There is also a memorial to the 10 Mayo crew members of the Lusitania who died when she was torpedoed and sunk off the Irish coast in 1915 with a loss of 1,198 lives. Also remembered on this memorial are three Mayo people who survived.

There is a memorial to five Irish born merchant seamen, one of whom was from Mayo. These men were prisoners who refused to co-operate with the Nazis and paid the ultimate price. The Mayo man, radio officer Gerard O'Hara from Ballina, was in charge of the Irish prisoners of war in the Bremen-Farge Work Concentration Camp.

This memorial is dedicated to all the Mayo born civilians who were killed while providing emergency and essential services during the world wars of the past century. I think most of the names are probably from the WWII blitz.

This seat is dedicated to the memory of members of An Garda Síochána who gave their lives in the service of the State. It spans the period 1940 right up to 2015 and I assume it refers to Mayo born Gardaí.

There are a number of wall plaques such as this one to Nurse Bridget Quinn whose name also figures on the Civilian Memorial.
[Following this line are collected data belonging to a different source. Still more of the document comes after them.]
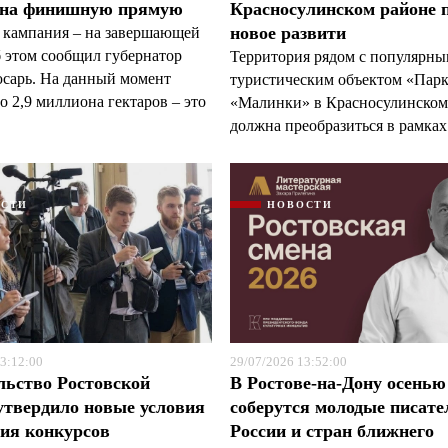
 на финишную прямую
Красносулинском районе 
новое развити
 кампания – на завершающей
б этом сообщил губернатор
Территория рядом с популярн
арь. На данный момент
туристическим объектом «Пар
 2,9 миллиона гектаров – это
«Малинки» в Красносулинском
должна преобразиться в рамках 
ОСТИ
НОВОСТИ
3:12:00
29/07/2026 13:52:00
льство Ростовской
В Ростове-на-Дону осенью
утвердило новые условия
соберутся молодые писате
ия конкурсов
России и стран ближнего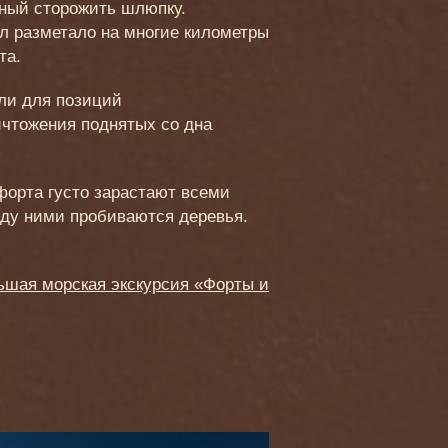
нный сторожить шлюпку.
л разметало на многие километры
та.
ли для позиций
ичтожения поднятых со дна
форта густо зарастают всеми
ду ними пробиваются деревья.
ьшая морская экскурсия «Форты и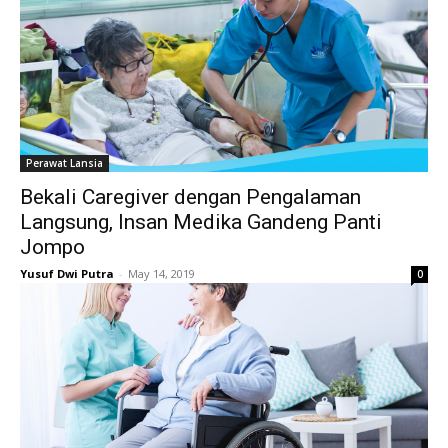
Perawat Lansia
Bekali Caregiver dengan Pengalaman
Langsung, Insan Medika Gandeng Panti
Jompo
Yusuf Dwi Putra
-
May 14, 2019
0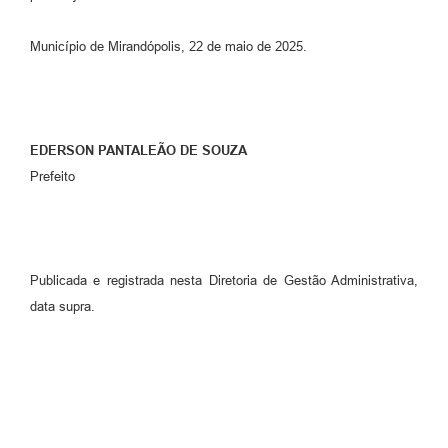
Município de Mirandópolis, 22 de maio de 2025.
EDERSON PANTALEÃO DE SOUZA
Prefeito
Publicada e registrada nesta Diretoria de Gestão Administrativa,
data supra.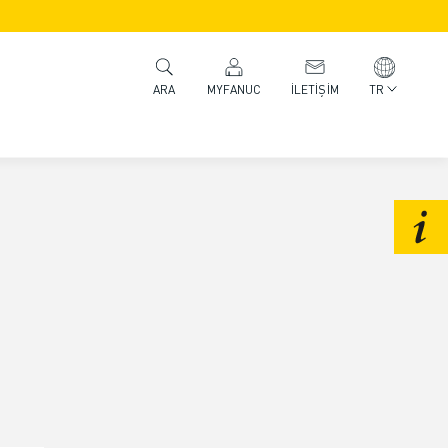
MYFANUC
İLETIŞIM
TR
ARA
While I think the park was originally conceived as a WWI memorial the concept has clearly expanded to cover much more. Almost all of the recorded names are of men, not surprising when you consider the composition of armies, particularly in the more distant past. The only women's names I noticed were on the Civilian and Lusitania memorials, and Nurse Quinn's plaque. I expect there will be more as historians delve more deeply into the records.

Among the wall plaques is this one to two Mayo men who died in the Spanish Civil War. I wonder were they both on the same side and, if so, which side was that?

As I leave I notice this catch-all memorial stone.

And I just wonder if this title stone might need a minor correction in the future. Irish language rules on lenition are fierce complex so I'll leave it to someone better qualified than myself to come up with a definitive opinion on that one.